It’s also worth highlighting that IBOR transition could encourage developments in disruptive technologies, cloud computing and artificial intelligence to help with valuations or enable more flow-driven or algorithmic trading. This could shake up the market, even beyond the basic IBOR transition impact. We estimate that upwards of 10%-15% of larger asset managers and asset servicers are considering providing solutions in the IBOR space, as well as adjusting their own investment and hedging models.
Another good reason for maintaining flexibility is the buy-side’s dependency on the sell-side’s response. Banks are assessing the impact of IBOR transition on their own cash and derivative products and services, but they face significant time pressures in providing the liquidity the buy-side needs.
At the other end of the value chain, pension funds, corporates and other clients must also respond to the IBOR challenge – clarifying their own needs and preferences. This is another good reason why WAM firms need to be proactive in holding conversations with clients; helping them understand the scale of the transition, and the importance of both agreeing new contract terms in good time and embracing new products.
Clearly, the scale of work triggered by IBOR transition is significant. Some firms believe that most IBOR transition costs for the WAM sector could arise from reprioritizations within the business – actions taken to avoid the major costs that would otherwise be incurred. Others hint at the significant costs of installing new fall-back provisions, modes of disclosure or securing client consents.
For example, to address legacy contracts referencing IBORs after 2021, firms will need to put substantial effort into repapering contracts.
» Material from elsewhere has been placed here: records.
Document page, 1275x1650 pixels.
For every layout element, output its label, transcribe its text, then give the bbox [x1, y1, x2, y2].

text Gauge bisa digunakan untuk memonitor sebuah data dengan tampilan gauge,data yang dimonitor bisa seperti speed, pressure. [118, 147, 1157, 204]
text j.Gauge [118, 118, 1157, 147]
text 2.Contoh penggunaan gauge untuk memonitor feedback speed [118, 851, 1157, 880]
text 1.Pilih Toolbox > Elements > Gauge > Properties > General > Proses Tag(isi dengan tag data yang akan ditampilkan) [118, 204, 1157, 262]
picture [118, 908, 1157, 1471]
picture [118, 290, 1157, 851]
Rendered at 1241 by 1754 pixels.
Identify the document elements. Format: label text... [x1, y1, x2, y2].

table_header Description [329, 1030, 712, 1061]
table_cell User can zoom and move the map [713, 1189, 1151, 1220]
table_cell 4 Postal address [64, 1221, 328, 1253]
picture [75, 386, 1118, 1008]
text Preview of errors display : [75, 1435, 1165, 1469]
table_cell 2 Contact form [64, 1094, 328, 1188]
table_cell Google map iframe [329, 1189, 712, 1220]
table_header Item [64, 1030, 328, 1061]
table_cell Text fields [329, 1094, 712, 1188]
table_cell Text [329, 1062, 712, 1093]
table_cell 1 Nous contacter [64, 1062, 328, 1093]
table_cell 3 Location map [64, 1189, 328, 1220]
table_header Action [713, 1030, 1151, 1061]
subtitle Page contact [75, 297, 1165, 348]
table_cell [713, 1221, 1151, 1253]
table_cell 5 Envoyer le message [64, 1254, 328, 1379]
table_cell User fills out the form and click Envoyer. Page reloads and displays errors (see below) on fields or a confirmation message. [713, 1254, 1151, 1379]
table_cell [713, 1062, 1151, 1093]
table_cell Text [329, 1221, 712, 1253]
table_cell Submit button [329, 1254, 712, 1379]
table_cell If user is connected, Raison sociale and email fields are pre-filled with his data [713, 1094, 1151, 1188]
They will also need to invest in new systems to revalue instruments and manage risks, and consider potential accounting and tax repercussions. Such actions combined could well result in program structures similar to those incurred by MiFID II compliance – or in some cases, possibly even exceeding them.
Overall, WAM firms will need some 10 different work streams to address all necessary issues. These would cover:
- Overall project/program delivery and planning
- Governance, risk and controls
- Market liquidity and uncertainty modeling
- Enterprise risk management
- Valuation and risk management
- Product design
- Legal issues
- Operations, data and technology
- Accounting and tax
- Client communications
Many firms have been slow to get started with IBOR transition activities. Only around 35% of leading asset managers have identified the senior management and governance structures they need. The figure is likely to be far lower for wealth managers, pension funds and corporate entities.
Asset managers who are the most prepared at this juncture tend to be US headquartered or bank and insurance captives, and liability-driven investing firms employing OTC derivatives, inflation swaps, cross-currency swaps and floating rate note money markets – all of which are impacted by IBOR transition. Larger wealth managers, which could also feel the impact through structured products, packaged loans, complex products and securitizations, are also starting to perform their impact analysis. However, small and medium-sized firms and wealth managers have tended to focus on other competing priorities with closer deadlines.
Those firms yet to prioritize IBOR will need to do so over the next few months, assess what impact the transition to ARRs is likely to have on their business and plan their response accordingly. They need to consider the impact on the broader ecosystem, communicating with banks, issuers, financial market infrastructures and enabling vendors.
Whatever response they settle on, it needs to be one that’s future-flexible – and allows them to make the most of all available opportunities. By doing so, firms should eventually find themselves counting the benefits, rather than the cost of the IBOR transition.